The following is a guest post from Paul Boden, executive director at Western Regional Advocacy Project in San Francisco:

People are nervous these days. Unemployment is at the highest level since the depression, foreclosure rates continue to rise despite massive bailouts to banks and lenders, and almost everyday another factory is closing or laying off workers.

The current proliferation of “nuisance crime laws” in public spaces is a manifestation of people’s fears about the increasing visibility of poverty. Unfortunately, adding to the litany of laws that criminalize poverty and homelessness isn’t going to change a thing.

Every night on the news are stories of people and families who never thought they would eat at a soup kitchen, get food from a pantry, or sleep in a shelter alongside the “regular homeless.” And yet, amazingly enough, across the country new laws are being proposed to protect the rest of “us” who still have a job, a business or a home from having to see this misery.

No matter the focus of the nuisance crime law, the premise is the same:  people don’t feel safe, and they don’t feel comfortable with visibly poor people on our streets.

The message is this:  If your city is seen as tolerant of poor people being visible, tourists will stay away, families won’t come downtown to shop, small businesses will go under, tax revenue will go down, budget deficits will increase, and more services will be cut.  This will mean more people will become poor, destroying our quality of life and causing people to feel less safe and more uncomfortable.

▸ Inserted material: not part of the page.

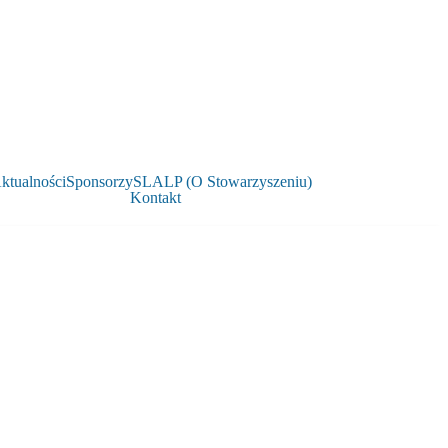
ktualności
Sponsorzy
SLALP (O Stowarzyszeniu)
Kontakt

This argument has worked surprisingly well with the mainstream media and local legislative bodies. It suggests a clear cause – “these people”- and provides a specific answer – get rid of them.

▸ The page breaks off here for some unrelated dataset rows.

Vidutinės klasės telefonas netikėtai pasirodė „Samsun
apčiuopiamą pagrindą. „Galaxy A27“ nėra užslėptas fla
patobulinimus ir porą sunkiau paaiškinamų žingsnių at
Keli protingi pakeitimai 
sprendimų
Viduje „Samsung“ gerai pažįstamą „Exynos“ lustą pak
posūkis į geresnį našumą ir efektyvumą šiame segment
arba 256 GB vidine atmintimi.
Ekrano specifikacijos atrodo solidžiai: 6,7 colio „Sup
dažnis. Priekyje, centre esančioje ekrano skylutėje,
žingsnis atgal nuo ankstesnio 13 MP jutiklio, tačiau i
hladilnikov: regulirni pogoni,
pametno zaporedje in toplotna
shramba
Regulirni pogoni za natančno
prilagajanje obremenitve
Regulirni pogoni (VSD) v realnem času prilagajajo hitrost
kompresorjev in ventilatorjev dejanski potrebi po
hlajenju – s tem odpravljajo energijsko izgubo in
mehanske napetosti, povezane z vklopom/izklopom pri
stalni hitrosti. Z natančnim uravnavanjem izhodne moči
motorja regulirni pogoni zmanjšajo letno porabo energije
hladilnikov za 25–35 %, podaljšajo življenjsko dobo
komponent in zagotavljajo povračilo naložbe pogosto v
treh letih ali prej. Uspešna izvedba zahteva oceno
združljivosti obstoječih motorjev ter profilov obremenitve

We know there are constructive solutions that will end homelessness, but criminal enforcement advocates keep saying that one more law or police sweep will make everything better. These kinds of solutions only create more work for cities in the long-run. It’s like painting over the stain caused by a leaky drain pipe. The paint looks okay for the moment, but it doesn’t fix the leak. You’re left with five minutes of satisfaction for a job well done, but soon get wet all over again and find your house waterlogged.

Local governments can continue to pass all the anti-sitting, anti-feeding, anti-camping and anti-panhandling laws they want. But the drain pipe is still leaking and the water level continues to rise. We all know we’re going to have to address it at some point and we’re running out of paint.